# Is it legal to hunt with a scope that has a light on it?



## dol-phan007 (Jan 7, 2009)

I live in South Dakota and I just bought a Truglo Range Rover that has a built in light that turns on and off to light up the fiber optics. The light is fully encased and does not shine down range only on the fiber optics. Is it legal to hunt when I have the light on?


----------



## barebackjack (Sep 5, 2006)

Not in ND. Dont know about SD.


----------



## collar boy (Apr 5, 2008)

found this in the south dakota hunting handbook at the game and fish website

"The use or possession of electronic bow-mounted devices
of any kind that aid in the taking of game is prohibited
while hunting.

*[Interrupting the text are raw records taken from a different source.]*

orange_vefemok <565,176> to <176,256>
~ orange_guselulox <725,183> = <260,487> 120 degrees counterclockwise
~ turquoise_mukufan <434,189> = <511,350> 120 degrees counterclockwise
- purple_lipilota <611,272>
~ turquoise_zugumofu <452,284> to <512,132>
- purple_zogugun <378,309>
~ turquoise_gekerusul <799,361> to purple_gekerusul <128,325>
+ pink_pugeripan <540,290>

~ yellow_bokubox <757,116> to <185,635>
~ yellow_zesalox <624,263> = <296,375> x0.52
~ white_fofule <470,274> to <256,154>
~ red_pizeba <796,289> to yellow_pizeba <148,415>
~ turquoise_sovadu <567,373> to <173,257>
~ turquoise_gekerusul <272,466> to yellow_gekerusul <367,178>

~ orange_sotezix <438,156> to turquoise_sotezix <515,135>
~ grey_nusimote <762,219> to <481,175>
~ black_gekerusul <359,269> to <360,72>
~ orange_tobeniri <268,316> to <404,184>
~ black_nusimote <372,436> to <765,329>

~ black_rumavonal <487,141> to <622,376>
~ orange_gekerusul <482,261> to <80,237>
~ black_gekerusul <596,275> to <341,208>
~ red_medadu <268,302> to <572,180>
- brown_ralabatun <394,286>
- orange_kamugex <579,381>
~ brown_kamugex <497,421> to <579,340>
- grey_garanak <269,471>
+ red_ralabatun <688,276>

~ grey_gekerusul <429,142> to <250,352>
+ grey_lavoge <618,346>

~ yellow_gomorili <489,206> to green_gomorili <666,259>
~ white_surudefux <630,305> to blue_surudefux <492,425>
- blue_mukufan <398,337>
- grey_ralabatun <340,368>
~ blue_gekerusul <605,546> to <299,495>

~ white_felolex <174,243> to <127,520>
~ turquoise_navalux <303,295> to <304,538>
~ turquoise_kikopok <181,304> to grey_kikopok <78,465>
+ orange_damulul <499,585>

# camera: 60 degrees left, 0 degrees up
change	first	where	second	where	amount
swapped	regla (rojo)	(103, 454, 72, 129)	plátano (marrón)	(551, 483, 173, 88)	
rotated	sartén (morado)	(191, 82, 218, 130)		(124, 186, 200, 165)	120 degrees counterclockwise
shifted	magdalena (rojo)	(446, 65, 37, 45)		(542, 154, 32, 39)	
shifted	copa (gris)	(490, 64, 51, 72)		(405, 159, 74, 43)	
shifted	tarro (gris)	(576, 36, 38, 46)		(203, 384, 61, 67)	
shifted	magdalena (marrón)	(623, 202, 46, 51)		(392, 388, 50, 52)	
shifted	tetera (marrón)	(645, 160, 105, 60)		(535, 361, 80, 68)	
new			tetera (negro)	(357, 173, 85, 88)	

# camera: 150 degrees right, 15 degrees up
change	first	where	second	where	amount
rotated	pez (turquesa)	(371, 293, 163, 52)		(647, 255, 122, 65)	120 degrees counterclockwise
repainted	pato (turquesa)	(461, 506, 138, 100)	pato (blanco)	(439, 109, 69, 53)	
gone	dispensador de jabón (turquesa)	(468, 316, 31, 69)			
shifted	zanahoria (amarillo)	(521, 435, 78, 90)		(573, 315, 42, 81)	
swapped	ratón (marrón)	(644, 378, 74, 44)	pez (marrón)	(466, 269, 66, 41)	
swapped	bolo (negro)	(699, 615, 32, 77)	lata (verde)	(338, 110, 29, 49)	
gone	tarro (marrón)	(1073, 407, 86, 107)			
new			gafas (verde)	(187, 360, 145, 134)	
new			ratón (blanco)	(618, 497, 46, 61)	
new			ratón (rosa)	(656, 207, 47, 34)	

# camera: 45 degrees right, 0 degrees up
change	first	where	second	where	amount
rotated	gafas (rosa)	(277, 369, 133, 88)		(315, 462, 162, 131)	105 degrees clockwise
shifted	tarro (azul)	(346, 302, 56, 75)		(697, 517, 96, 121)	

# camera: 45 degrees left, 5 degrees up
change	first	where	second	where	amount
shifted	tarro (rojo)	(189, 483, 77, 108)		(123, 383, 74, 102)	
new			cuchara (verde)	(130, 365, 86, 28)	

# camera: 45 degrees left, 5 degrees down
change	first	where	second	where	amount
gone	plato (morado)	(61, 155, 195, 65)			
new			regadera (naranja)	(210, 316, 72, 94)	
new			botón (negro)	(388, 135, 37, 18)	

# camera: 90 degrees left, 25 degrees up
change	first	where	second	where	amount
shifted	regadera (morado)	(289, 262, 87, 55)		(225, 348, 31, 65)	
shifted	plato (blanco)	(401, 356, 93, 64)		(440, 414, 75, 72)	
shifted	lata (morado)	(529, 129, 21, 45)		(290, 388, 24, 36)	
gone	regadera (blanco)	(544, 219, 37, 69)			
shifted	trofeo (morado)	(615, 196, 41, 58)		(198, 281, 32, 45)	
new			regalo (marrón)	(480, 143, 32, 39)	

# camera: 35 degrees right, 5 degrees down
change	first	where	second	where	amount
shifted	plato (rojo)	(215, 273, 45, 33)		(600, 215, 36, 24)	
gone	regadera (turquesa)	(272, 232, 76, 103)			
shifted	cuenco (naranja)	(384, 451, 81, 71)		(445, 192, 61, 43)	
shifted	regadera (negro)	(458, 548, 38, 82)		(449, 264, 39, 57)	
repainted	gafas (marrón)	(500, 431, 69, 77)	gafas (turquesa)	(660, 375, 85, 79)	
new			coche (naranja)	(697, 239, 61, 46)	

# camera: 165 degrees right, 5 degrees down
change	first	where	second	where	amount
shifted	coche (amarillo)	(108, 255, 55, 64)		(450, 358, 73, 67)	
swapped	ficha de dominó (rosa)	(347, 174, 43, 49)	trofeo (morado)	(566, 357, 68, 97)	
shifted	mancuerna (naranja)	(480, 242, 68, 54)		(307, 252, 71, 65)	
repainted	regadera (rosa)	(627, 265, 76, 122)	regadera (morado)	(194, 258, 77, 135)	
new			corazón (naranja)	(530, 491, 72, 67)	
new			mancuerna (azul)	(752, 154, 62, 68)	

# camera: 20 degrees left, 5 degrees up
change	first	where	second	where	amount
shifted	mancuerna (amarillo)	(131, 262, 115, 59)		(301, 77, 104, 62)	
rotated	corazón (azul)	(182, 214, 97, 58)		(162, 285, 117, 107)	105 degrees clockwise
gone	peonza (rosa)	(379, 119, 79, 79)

This includes electronically
lighted sight pins and laser sights."

http://www.sdgfp.info/Publications/HuntingHandbook.pdf

page 34 right above the Bowhunter Education heading


----------



## dol-phan007 (Jan 7, 2009)

If I am reading it right then I am not even aloud to have the scope on my bow when I am hunting because I will be in possession of the devise. Thanks for comments


----------



## sodakfop (May 23, 2007)

You cannot possess the illumination part of the scope while hunting. There is a trufire that has a screw in light for the fiber optic sights. As long as light emitting part is not with you, you could use the sight.


----------